● Extract provided
+--
Please note that the following document, although believed to be correct at the time of issue, may not represent the current position of the CRA.
Prenez note que ce document, bien qu'exact au moment émis, peut ne pas représenter la position actuelle de l'ARC.
SPEECH ON RELOCATION EXPENSES
TO:
24(1) CANADIAN INCOME TAX CONFERENCE
DATE:
May 15, 1991
SPEAKER:
B.W. DATH Director Business and General Division Rulings Directorate Legislative and Intergovernmental Affairs Branch
INTRODUCTION
In recent years it has become common practice for employers to pay or reimburse employees for a variety of costs associated with relocating the employee and household. Such payments by the employer may include items that are normally considered personal Expenses .
CASE LAW
Perhaps a review of the relevant case law will give an overview of where the Department is on taxation of relocation payments.
+--
● Given material
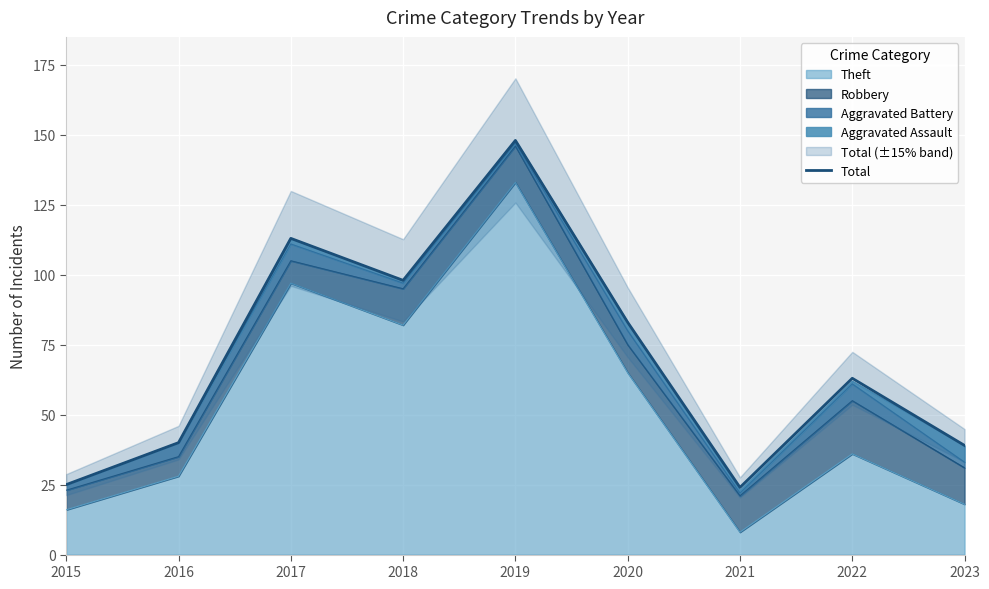

At which label is the value closest to 86?

2020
+--
● To do
**A.** Write out the part of the speech on relocation expenses from "Prenez note que" to "of relocation payments.".
**B.** Extend the speech on relocation expenses, picking up after its last sentence.

● Responses by item number
**A.**
Prenez note que ce document, bien qu'exact au moment émis, peut ne pas représenter la position actuelle de l'ARC.
SPEECH ON RELOCATION EXPENSES
TO:
24(1) CANADIAN INCOME TAX CONFERENCE
DATE:
May 15, 1991
SPEAKER:
B.W. DATH Director Business and General Division Rulings Directorate Legislative and Intergovernmental Affairs Branch
INTRODUCTION
In recent years it has become common practice for employers to pay or reimburse employees for a variety of costs associated with relocating the employee and household. Such payments by the employer may include items that are normally considered personal Expenses .
CASE LAW
Perhaps a review of the relevant case law will give an overview of where the Department is on taxation of relocation payments.

**B.**
RANSOM 1967
Ransom is usually where we start when we talk about this subject. Mr. Ransom moved from Winnipeg to Montreal at the request of his employer and due to market conditions suffered a loss on the sale of his former residence. His employer compensated him for the loss and the Department said that the compensation was taxable. However the Exchequer Court referring to an English case held that "the reimbursement puts nothing in the employee's pocket but merely saves his pocket" and found the payment was not taxable. In addition, Justice Noel provided a definition for an allowance as compared to a reimbursement. The Department has followed this decision and has not sought to tax reimbursements on actual losses suffered on an employer requested move.
MCNEILL AND SEGALL 1986
Two of the significant cases on moving expenses are the McNeill (86 DTC 6477) and Segall (86 DTC 6486) cases.
The taxpayers were air traffic controllers at Dorval Airport and were offered a transfer outside of Quebec to Ottawa International Airport due to disputes between the anglophobe and francophone controllers. They received a relocation allowance made up of an Accommodation Differential and a Social Disruption Allowance. The Department considered that both these allowances were taxable.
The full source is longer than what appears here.